Five men wrongfully convicted for the 1989 rape of a New York jogger accused Donald Trump on Friday of putting "a bounty on our heads," as a Netflix documentary sheds renewed light on their ordeal.
The "Central Park Five" case saw a group of teens, four black and one Hispanic aged 14 to 16, falsely accused of nearly killing a young white woman.
It dominated headlines 30 years ago, sharply exposing fraught race relations in the US city.
President Trump, a real estate mogul at the time, amplified public outrage by paying for full-page newspaper ads calling for the death penalty.
"When Donald Trump took out that full page ad in New York city newspapers calling for our execution, he placed a bounty on our heads," said one of the men, Yusef Salaam.
The names, phone numbers and addresses of the accused were also published by newspapers at the time, he said.
"If you could imagine the horror of that ... It was almost as if they were trying to get someone from the darkest enclaves of society to come into our homes, drag us from our beds and hang us from the trees of Central Park."
Despite dramatic holes in the case against them and no DNA match from the crime scene, all five were convicted.
They spent between six and 13 years in prison before a serial rapist confessed that he alone had attacked 28-year-old investment banker Trisha Meili.
But all five had already served their jail terms.
"We were just babies. The system ran over us," said Salaam, speaking Friday at an American Civil Liberties Union event in Los Angeles honoring the five men.
- 'Exonerated Five' -
The story of the case is the subject of a new Netflix drama "When They See Us," directed by "Selma" filmmaker Ava DuVernay.

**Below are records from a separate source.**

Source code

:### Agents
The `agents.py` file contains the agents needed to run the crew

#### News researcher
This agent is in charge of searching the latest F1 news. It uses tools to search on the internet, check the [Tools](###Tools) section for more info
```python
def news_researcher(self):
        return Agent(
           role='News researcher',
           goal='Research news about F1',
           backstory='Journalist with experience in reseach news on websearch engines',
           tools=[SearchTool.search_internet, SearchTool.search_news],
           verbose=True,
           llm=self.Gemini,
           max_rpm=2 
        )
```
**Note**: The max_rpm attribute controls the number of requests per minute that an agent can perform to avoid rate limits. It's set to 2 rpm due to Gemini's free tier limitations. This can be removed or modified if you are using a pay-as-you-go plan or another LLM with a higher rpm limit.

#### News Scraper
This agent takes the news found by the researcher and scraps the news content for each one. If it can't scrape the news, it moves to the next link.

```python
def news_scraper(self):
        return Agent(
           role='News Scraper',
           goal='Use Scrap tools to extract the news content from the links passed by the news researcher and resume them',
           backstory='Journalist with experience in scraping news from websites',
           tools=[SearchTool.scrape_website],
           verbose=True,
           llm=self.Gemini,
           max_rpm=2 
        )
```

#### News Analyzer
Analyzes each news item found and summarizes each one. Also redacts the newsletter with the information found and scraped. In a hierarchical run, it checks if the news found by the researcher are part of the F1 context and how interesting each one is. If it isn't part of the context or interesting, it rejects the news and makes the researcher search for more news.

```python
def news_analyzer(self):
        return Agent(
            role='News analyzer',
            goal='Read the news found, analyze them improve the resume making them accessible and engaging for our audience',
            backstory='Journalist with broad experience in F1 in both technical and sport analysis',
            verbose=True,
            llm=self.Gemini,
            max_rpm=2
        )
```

It depicts how the five teenagers were picked up during a police sweep of the area and interrogated at length, often without the presence of an attorney or a parent.
Meili, who was ambushed during a night run and left for dead in the park, gradually recovered but had no memory of the attack, leaving police and prosecutors under intense pressure to find the assailants.
The case was a crucible for tensions and fears at a time when race relations were strained, a crack cocaine epidemic ravaged poor communities, violent crime was rampant and the gulf between rich and poor gaped wide.
The Netflix series has been praised by critics and has reignited debate over the case, particularly among those too young to remember the case.
Actor Joshua Jackson, who portrays one of the boys' lawyers in the show, said their treatment by the police, media and public was a "scab that needs to be picked at" in the age of Trump.
"One can't call for the murder of children and ever be forgiven for that ... It's a beyond the pale egregious thing for him to have done," he said.
"I don't think there's any of the details of this (case) that would be particularly -- unfortunately -- shocking if you heard about them happening right now," Jackson added.
In 2014, following a long legal battle, the so-called "Central Park Five" received a $41 million compensation settlement for their time behind bars.
"We were boys when we were sent to prison and we were men when we came out," said Salaam. "We had to struggle to break the label that the media gave us."
He added: "I'm one of the Exonerated Five."